La pandemia ha rallentato un po’ l’organizzazione della festa?

«C’è stato un inevitabile freno, ma noi non ci siamo mai fermati del tutto. Abbiamo continuato a proporre l’evento seguendo le regole previste, su prenotazione. Questo è il primo anno che torniamo senza necessità di prenotazione, a parte i gruppi numerosi cui consigliamo di prenotare per poter stare tutti insieme».

Ogni anno viene anche conferito il Fujot d’oro, che cosa rappresenta questo riconoscimento?

«È una tradizione che compie 17 anni. Ogni volta scegliamo una persona che si è distinta nella promozione del nostro territorio. Negli ultimi due anni, tristemente segnati dal Covid, lo abbiamo dato all’assessore regionale alla Sanità Icardi e al personale sanitario residente a Faule. Per quest’anno non lo rivelo ancora, sarà una sorpresa».

Ma Faule non è solo bagna caoda, quanto influisce anche il fiume Po nella storia di questo paese?

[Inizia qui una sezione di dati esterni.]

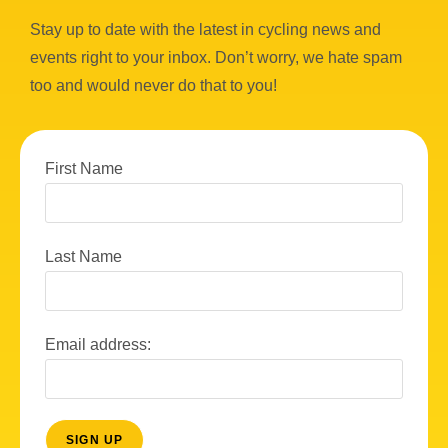
Stay up to date with the latest in cycling news and
events right to your inbox. Don’t worry, we hate spam
too and would never do that to you!
First Name
Last Name
Email address:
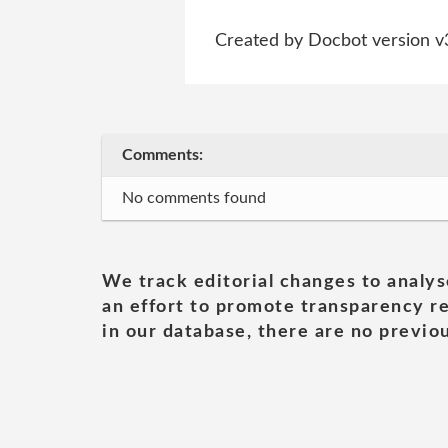
Created by Docbot version v
Comments:
No comments found
We track editorial changes to analys
an effort to promote transparency re
in our database, there are no previou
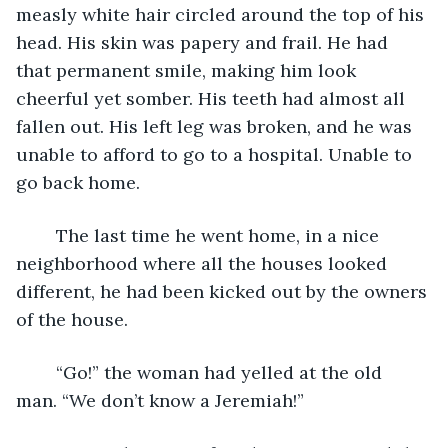
measly white hair circled around the top of his 
head. His skin was papery and frail. He had 
that permanent smile, making him look 
cheerful yet somber. His teeth had almost all 
fallen out. His left leg was broken, and he was 
unable to afford to go to a hospital. Unable to 
go back home.
	The last time he went home, in a nice 
neighborhood where all the houses looked 
different, he had been kicked out by the owners 
of the house.
	“Go!” the woman had yelled at the old 
man. “We don’t know a Jeremiah!”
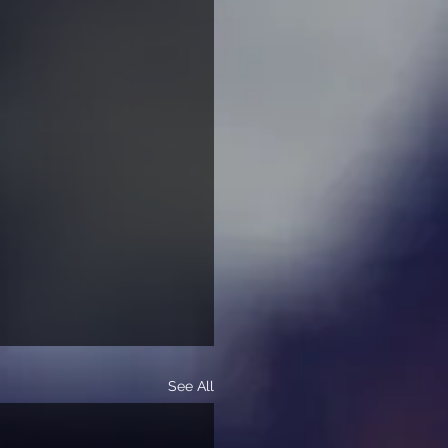
See All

«Il Po fa parte di noi, nel bene e nel male, perché in alcuni casi ci crea anche dei problemi. Certo Faule è storicamente legato al fiume e ancora oggi proponiamo, in primavera, la Festa del Po: insieme ad alcune iniziative collaterali, allestiamo momenti gastronomici a base di pesce di fiume, quali anguilla in carpione e trota al cartoccio. L’acqua e il faggio che spiccano sullo stemma del Comune testimoniano il forte legame che la gente di questa terra ha avuto con il fiume. Oggi abbiamo una bella area di 7 chilometri, che fa parte del Parco del Monviso, molto frequentata da numerose famiglie e ragazzi».

Ci spiega meglio lo stemma comunale, che riporta anche la scritta “In viridi virtus”?

«Il motto significa “nel verde la virtù”, che sottolinea la vocazione agricola del posto. Inoltre nello stemma ritroviamo il faggio e il lago. Il nome del paese deriva probabilmente dal latino fagus, cioè faggio, pianta che un tempo prosperava in quest’area alluvionale. In molti scritti storici inoltre si menziona la presenza di un lago piuttosto esteso. Infatti celebriamo anche la Festa della Madonna del Lago, ricorrenza religiosa al santuario, con tanto di processione».

Questa è una terra dunque di agricoltori…

«Esatto. Principalmente si coltiva mais. In passato c’erano più allevamenti di bestiame, ora siamo tutti orientati sul mais. Ci sono soltanto più due famiglie di margari. Tendenzialmente, per fortuna, i giovani portano avanti le aziende di famiglia».

È ancora attivo il gemellaggio con la città argentina?

«Sì, è fortemente vivo. Ogni volta che hanno occasione gli argentini vengono a farci visita e anche noi siamo già stati ospiti da loro. Alcuni giorni fa è venuto a Faule il sindaco di Humberto I, per celebrare insieme il 25° anniversario del gemellaggio. È un legame molto sentito da entrambe le comunità e in occasione di questo anniversario abbiamo anche rinnovato il logo che simboleggia la nostra amicizia».